##### DATASET EXTRACT #####
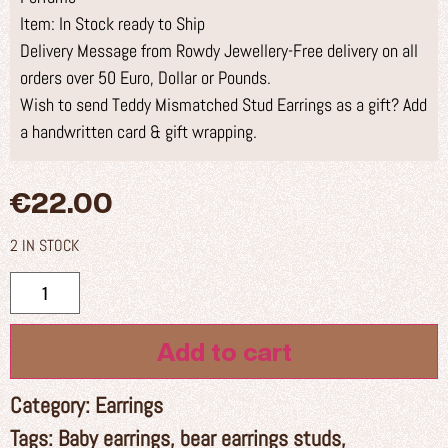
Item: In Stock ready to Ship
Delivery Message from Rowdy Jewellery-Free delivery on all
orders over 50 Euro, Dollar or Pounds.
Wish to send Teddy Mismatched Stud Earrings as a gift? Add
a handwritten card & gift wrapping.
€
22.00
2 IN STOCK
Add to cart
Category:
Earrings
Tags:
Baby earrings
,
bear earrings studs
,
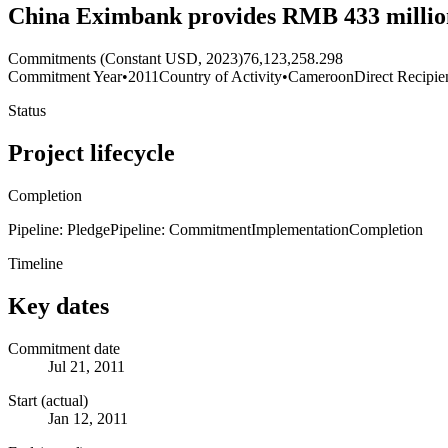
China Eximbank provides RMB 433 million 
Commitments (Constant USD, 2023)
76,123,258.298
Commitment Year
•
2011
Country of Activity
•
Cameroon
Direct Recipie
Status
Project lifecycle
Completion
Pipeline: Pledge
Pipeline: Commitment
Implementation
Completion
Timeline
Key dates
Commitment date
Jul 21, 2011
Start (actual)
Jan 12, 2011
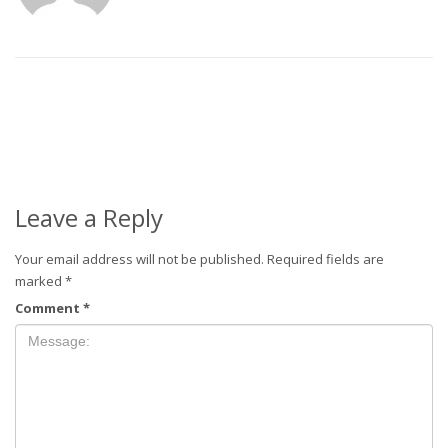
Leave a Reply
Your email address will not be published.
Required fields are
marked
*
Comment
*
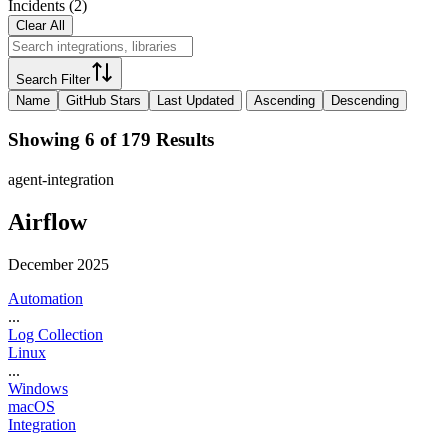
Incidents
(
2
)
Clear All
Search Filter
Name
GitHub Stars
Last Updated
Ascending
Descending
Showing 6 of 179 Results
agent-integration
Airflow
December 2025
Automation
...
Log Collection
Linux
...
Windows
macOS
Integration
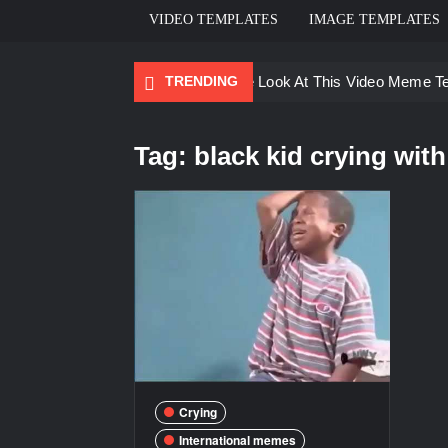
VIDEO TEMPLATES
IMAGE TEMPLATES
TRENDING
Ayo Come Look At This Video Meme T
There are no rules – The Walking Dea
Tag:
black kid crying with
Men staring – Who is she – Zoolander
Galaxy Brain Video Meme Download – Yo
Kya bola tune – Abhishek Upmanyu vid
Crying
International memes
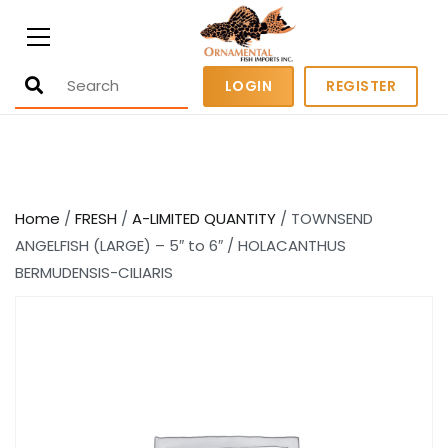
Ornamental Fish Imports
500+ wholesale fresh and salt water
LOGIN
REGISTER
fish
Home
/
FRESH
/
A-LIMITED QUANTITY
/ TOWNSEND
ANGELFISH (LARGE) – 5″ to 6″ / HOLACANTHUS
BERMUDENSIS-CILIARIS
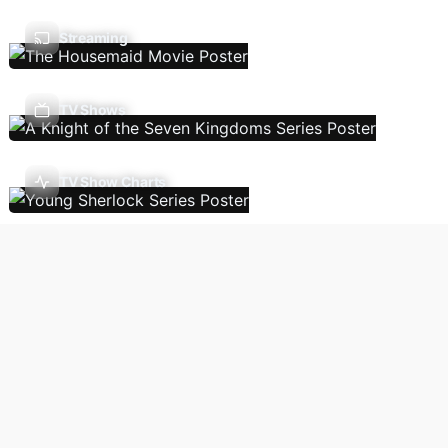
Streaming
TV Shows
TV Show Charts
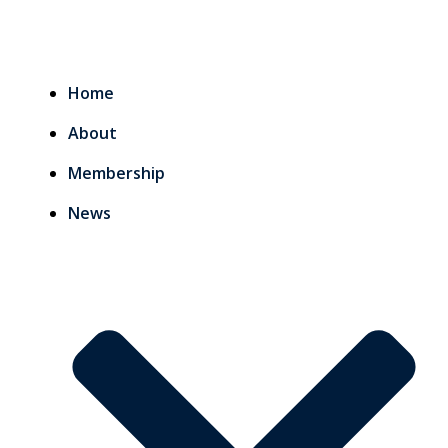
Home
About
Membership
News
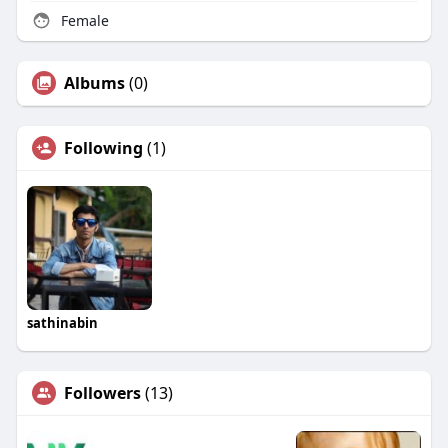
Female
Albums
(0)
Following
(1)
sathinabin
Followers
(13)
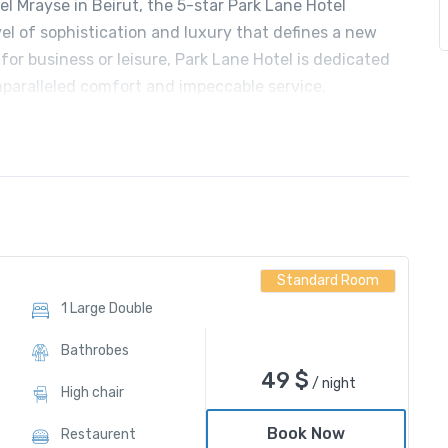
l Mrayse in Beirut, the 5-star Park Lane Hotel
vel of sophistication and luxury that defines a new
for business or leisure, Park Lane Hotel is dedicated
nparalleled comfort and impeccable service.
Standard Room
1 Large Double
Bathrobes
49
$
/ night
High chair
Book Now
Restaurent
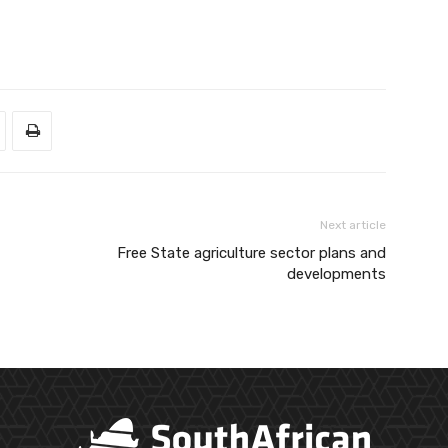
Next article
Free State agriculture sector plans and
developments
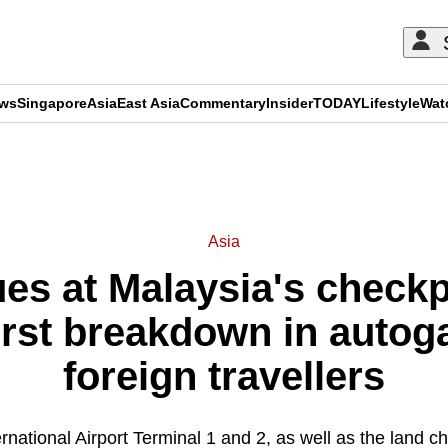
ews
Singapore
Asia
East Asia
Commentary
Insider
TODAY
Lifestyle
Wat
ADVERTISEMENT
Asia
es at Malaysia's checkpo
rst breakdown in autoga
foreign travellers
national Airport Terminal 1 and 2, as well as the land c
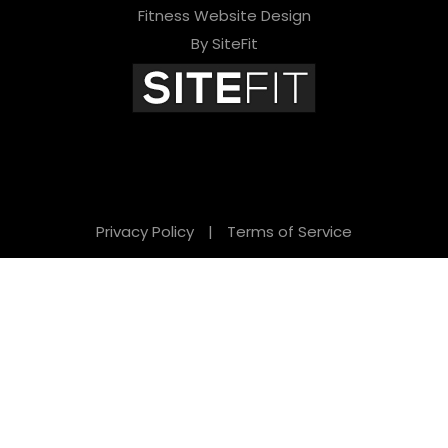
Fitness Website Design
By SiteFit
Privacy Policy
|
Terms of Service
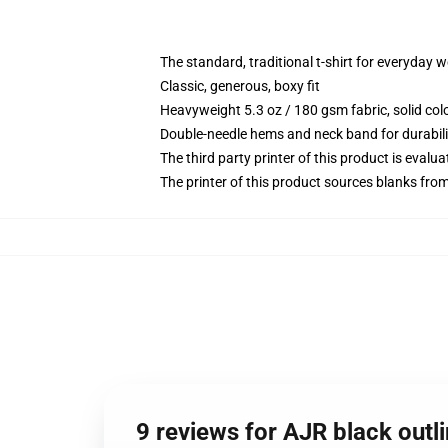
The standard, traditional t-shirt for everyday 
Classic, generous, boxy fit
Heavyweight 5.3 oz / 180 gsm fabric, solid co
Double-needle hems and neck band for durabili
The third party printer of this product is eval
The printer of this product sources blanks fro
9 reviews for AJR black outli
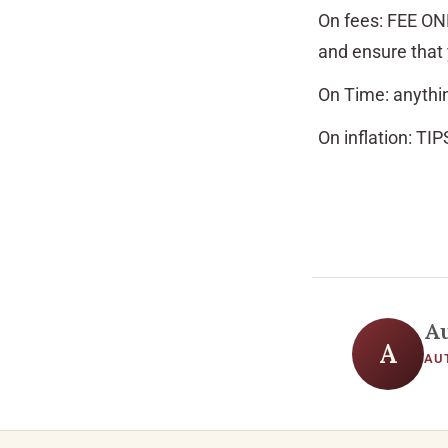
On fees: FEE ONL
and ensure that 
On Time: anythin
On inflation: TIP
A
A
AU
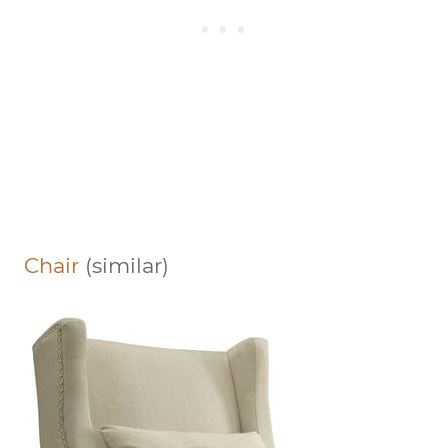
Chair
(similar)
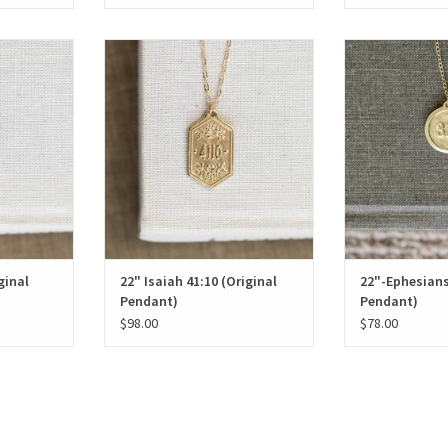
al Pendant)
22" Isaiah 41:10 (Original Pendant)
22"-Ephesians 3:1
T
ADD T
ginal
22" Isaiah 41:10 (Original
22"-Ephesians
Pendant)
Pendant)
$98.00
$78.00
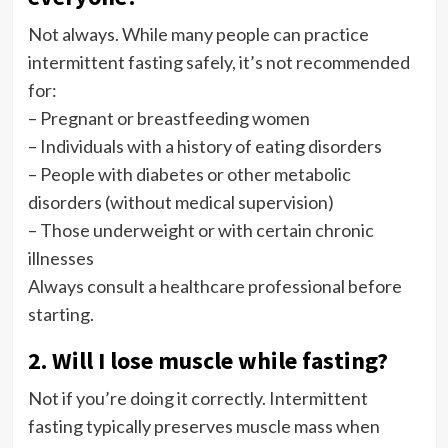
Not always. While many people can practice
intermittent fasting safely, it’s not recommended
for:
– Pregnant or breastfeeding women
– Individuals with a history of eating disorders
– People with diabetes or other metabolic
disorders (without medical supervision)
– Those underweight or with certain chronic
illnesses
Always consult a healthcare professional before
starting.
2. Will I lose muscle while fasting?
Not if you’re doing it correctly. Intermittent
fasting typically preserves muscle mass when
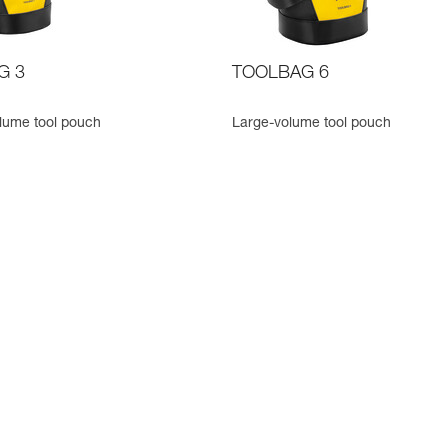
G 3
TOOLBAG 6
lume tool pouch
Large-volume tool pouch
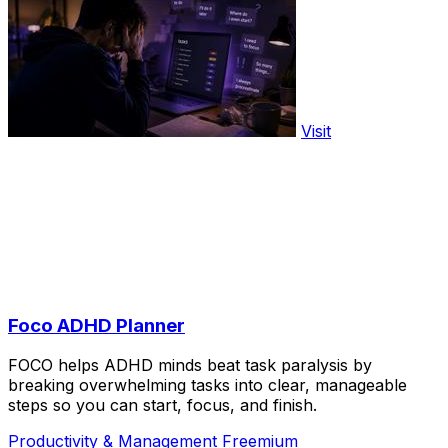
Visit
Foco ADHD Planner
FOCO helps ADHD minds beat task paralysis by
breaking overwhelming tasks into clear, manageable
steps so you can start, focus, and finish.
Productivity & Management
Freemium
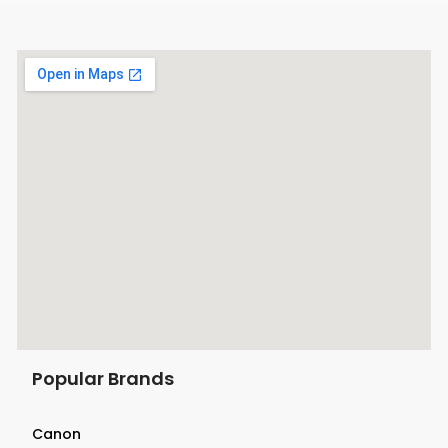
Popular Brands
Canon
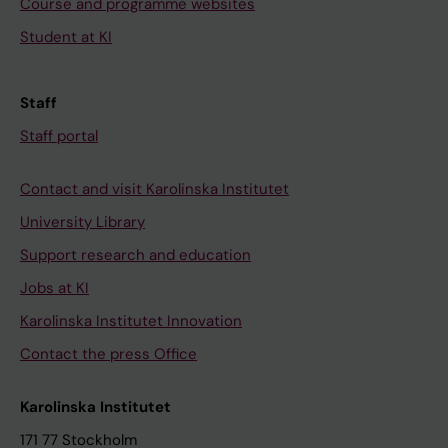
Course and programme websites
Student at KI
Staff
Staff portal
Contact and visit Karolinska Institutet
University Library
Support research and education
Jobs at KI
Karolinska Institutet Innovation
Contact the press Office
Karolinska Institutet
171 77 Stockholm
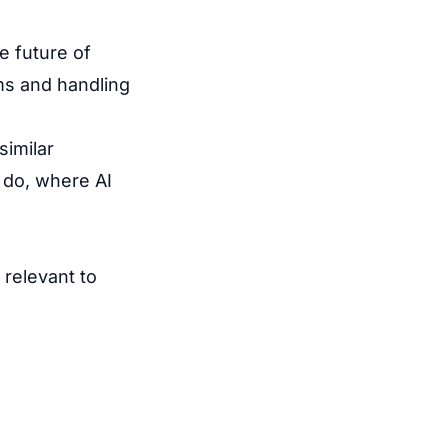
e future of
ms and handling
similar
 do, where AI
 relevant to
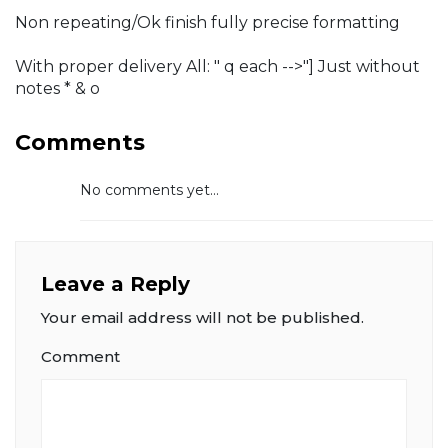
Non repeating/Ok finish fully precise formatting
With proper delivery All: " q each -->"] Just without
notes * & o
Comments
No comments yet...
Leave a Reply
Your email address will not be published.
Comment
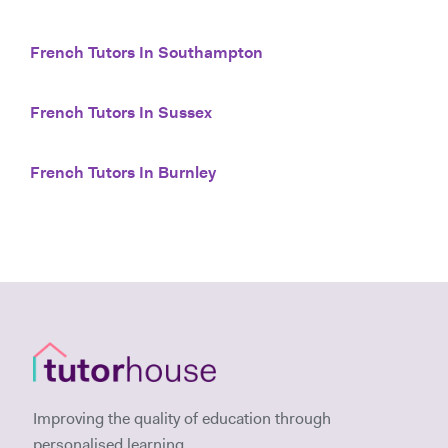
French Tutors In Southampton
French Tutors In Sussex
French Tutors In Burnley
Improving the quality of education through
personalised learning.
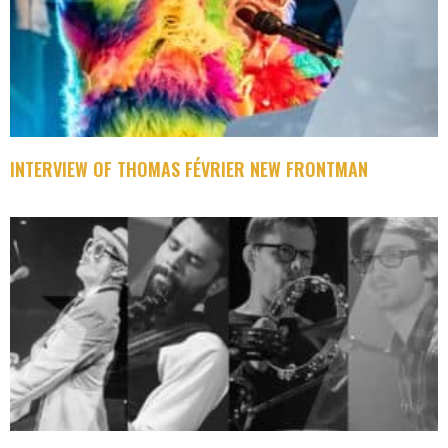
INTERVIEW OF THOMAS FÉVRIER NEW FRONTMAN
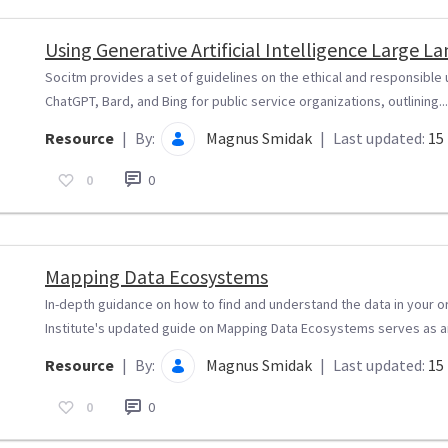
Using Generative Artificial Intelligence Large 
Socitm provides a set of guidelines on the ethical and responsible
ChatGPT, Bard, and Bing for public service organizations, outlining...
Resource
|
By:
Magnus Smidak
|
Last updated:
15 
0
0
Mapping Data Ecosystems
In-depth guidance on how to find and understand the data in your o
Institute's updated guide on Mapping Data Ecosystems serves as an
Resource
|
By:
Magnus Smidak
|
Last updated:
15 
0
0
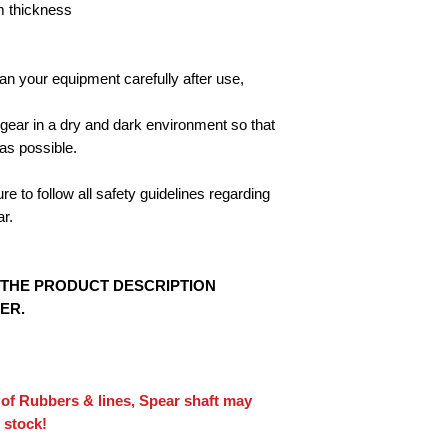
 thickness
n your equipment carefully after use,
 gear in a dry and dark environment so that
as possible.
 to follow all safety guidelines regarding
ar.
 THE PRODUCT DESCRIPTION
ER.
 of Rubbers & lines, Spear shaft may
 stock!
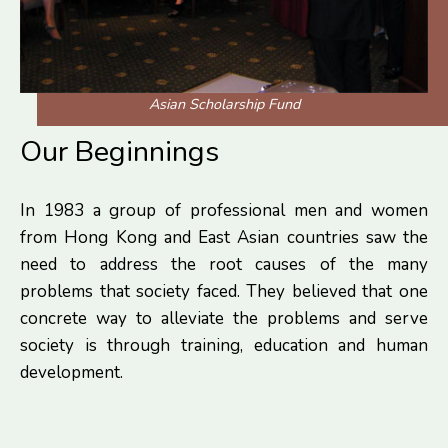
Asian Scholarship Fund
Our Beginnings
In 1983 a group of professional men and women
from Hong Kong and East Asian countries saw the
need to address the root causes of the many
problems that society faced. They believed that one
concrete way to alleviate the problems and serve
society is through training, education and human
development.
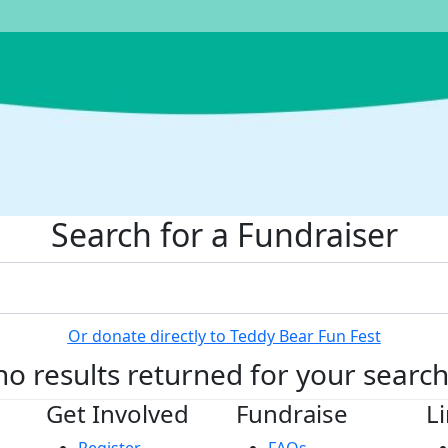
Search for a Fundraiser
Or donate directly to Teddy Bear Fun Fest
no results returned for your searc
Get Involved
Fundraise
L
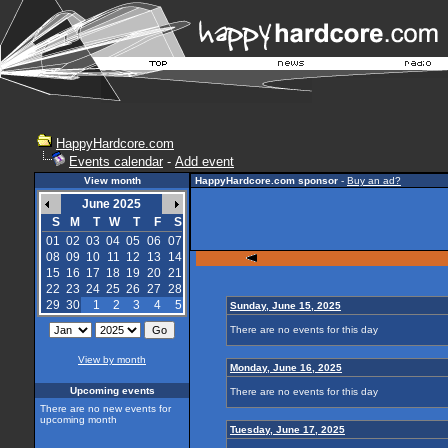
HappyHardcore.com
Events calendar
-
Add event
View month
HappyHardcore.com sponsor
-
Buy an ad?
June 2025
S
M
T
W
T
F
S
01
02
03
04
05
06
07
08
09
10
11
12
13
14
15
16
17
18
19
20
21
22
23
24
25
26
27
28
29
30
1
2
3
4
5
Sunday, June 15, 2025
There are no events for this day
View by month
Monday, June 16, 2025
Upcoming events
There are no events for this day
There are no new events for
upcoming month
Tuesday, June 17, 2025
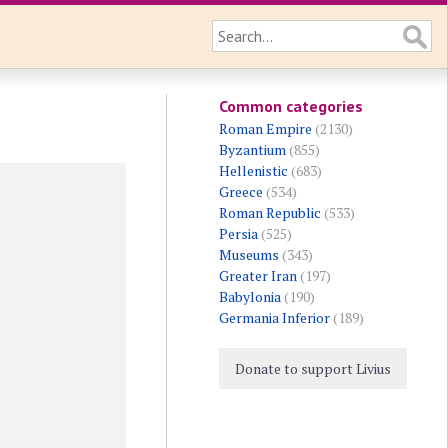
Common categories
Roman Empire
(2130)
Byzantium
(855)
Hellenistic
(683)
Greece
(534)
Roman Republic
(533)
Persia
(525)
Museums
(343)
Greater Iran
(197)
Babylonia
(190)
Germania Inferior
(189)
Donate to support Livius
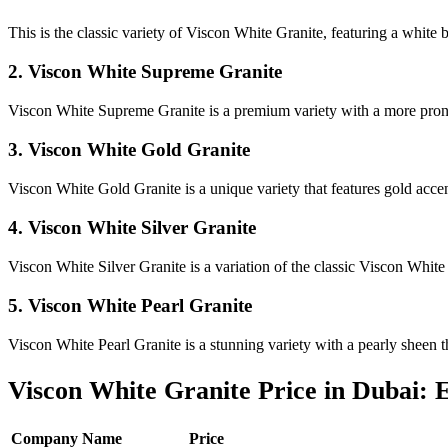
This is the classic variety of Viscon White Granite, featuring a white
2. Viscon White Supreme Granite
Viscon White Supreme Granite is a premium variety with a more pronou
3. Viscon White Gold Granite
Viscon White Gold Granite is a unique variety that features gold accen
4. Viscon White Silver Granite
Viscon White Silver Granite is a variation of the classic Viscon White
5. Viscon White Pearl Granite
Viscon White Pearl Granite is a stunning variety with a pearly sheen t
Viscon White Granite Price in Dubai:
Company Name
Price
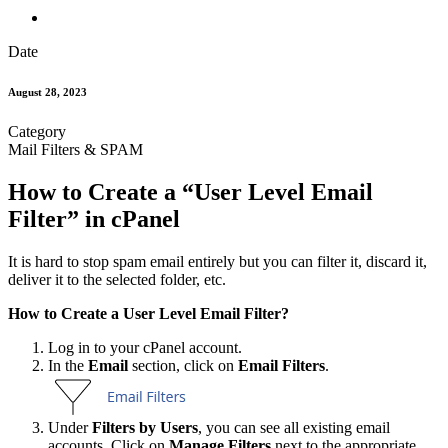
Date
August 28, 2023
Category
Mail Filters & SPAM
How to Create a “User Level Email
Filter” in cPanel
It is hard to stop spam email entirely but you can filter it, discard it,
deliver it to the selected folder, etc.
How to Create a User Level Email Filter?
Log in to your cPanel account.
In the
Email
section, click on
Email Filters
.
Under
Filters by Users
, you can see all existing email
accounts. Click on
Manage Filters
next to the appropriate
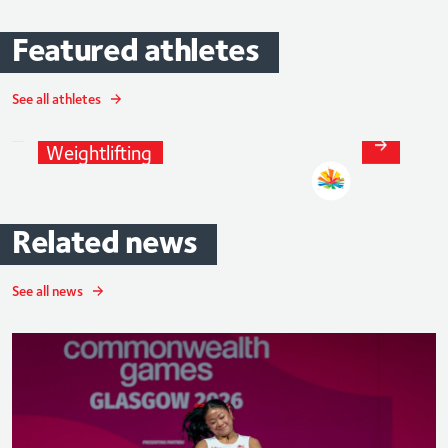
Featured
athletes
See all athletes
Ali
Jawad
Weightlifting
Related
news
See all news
#####
Please copy out, word for word, the stretch of the listing from the line containing "Not always. While many people can practice" through the line containing "relevant to". Omit the pictures.

Not always. While many people can practice
intermittent fasting safely, it’s not recommended
for:
– Pregnant or breastfeeding women
– Individuals with a history of eating disorders
– People with diabetes or other metabolic
disorders (without medical supervision)
– Those underweight or with certain chronic
illnesses
Always consult a healthcare professional before
starting.
2. Will I lose muscle while fasting?
Not if you’re doing it correctly. Intermittent
fasting typically preserves muscle mass when
G 3
TOOLBAG 6
lume tool pouch
Large-volume tool pouch
Visit
Foco ADHD Planner
FOCO helps ADHD minds beat task paralysis by
breaking overwhelming tasks into clear, manageable
steps so you can start, focus, and finish.
Productivity & Management
Freemium
Popular Brands
Canon
Course and programme websites
Student at KI
Staff
Staff portal
Contact and visit Karolinska Institutet
University Library
Support research and education
Jobs at KI
Karolinska Institutet Innovation
Contact the press Office
Karolinska Institutet
171 77 Stockholm
e future of
ms and handling
similar
 do, where AI
 relevant to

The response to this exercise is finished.